While considering what I would write for this (potentially) apolitical piece, all I could think about was my senior thesis. I’ll be finishing my bachelor’s in December, and while this plan has certain advantages (moving out of dorms a semester early), it also means I have to write my thesis in my last semester of school. I mean that I really have to get it done, which is a bit of an issue given that it’s a month in and I have… slightly more than nothing. Granted, it’s not that I’m worried about finishing. Rather, it’s that I need to put my nose to the grindstone; focus on doing the research, writing, and classwork I have to do; and not let unnecessary distractions get in my way. There is something here that needs to get done, whether I like it or not, and only once I have it taken care of can I do other things, engage in the activities I want to, expand beyond what I have to do…
Kind of like Congress.
It occurs to me that this is a rather simple lesson Congress could learn, too, and use as its New Year’s resolution.
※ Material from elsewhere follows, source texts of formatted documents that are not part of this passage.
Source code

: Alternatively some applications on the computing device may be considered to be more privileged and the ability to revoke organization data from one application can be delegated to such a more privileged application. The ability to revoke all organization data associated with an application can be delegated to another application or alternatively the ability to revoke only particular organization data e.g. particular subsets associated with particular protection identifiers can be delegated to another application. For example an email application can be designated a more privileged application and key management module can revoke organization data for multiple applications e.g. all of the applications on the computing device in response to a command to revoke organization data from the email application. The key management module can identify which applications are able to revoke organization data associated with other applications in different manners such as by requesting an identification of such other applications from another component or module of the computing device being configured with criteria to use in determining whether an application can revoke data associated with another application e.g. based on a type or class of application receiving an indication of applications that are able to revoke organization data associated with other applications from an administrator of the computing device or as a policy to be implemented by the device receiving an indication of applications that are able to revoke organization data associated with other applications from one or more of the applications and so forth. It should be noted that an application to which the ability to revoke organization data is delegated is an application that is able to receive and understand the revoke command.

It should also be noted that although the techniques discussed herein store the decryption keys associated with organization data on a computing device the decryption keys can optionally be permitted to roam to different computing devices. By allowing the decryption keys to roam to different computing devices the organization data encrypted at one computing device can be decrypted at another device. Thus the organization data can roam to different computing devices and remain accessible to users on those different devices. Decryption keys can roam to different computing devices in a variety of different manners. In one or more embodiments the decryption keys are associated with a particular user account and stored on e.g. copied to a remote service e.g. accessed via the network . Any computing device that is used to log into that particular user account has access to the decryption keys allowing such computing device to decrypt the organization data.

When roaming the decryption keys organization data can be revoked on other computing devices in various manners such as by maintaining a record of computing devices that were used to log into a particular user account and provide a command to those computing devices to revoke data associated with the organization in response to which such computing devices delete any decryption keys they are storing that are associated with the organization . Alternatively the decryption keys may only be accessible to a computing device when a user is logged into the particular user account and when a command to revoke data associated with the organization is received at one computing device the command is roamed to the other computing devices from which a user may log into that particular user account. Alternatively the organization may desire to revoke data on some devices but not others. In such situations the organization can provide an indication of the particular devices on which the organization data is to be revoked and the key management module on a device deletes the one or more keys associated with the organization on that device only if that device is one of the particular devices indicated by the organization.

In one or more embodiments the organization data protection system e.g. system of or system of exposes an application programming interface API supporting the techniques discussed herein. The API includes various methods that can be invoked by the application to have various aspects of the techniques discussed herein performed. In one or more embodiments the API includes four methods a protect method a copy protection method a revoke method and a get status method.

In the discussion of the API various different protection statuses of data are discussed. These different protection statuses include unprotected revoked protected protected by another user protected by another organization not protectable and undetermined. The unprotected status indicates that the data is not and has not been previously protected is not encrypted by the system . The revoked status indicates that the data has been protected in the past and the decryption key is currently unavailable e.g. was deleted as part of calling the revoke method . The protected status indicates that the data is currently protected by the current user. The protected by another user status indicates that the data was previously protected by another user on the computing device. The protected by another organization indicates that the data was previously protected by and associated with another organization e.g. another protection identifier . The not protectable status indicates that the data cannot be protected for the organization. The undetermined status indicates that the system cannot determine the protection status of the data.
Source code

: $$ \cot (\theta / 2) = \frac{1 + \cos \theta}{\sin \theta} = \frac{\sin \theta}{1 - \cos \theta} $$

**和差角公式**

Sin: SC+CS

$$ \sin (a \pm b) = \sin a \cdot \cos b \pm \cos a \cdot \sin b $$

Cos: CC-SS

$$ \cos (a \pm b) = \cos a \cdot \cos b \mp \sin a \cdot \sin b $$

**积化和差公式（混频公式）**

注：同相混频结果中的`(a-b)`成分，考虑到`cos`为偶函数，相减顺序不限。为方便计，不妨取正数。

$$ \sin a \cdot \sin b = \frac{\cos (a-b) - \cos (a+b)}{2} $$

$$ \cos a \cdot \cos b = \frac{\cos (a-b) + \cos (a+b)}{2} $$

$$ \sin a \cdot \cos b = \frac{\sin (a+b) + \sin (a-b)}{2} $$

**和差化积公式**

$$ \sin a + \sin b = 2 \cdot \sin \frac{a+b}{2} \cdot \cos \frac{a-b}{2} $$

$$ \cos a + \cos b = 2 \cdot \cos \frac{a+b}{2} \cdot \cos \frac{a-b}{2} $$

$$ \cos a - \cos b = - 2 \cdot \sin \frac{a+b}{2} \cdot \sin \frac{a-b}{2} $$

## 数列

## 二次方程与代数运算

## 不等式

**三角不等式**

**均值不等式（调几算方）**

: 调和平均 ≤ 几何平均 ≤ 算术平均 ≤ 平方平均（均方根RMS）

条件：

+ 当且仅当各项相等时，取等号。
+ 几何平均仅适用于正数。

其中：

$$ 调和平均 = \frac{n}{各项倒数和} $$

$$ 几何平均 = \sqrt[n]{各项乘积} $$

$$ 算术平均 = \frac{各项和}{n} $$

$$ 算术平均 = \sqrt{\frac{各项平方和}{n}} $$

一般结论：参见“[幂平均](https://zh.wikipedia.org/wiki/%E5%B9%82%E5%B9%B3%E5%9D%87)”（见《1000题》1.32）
At the risk of inflicting overly-cute wordplay on this blog’s readers, it seems that Congress should adopt a Resolutions Resolution. In recent years, Congress has become reliant upon continuing resolutions as a way of allowing the federal government to function in lieu of actual appropriations bills. Although Congress hasn’t been using such measures as much as a decade ago (there were 21 for the 2001 budget), it is much worse now than in, say, the latter half of the Bush Administration, and still historically very high. This is silly. Constitutionally, the budget is absolutely paramount among Congress’s duties; that the body cannot even pass such basic laws is a travesty, one that Congress should take it upon themselves to fix. Here is my proposal for Congress’s Resolutions Resolution: focus until you can pass a budget in a timely fashion. No commemorations, no pet projects, no filler, no nothing until continuing resolutions are not in constant use as a fiscal and legislative crutch.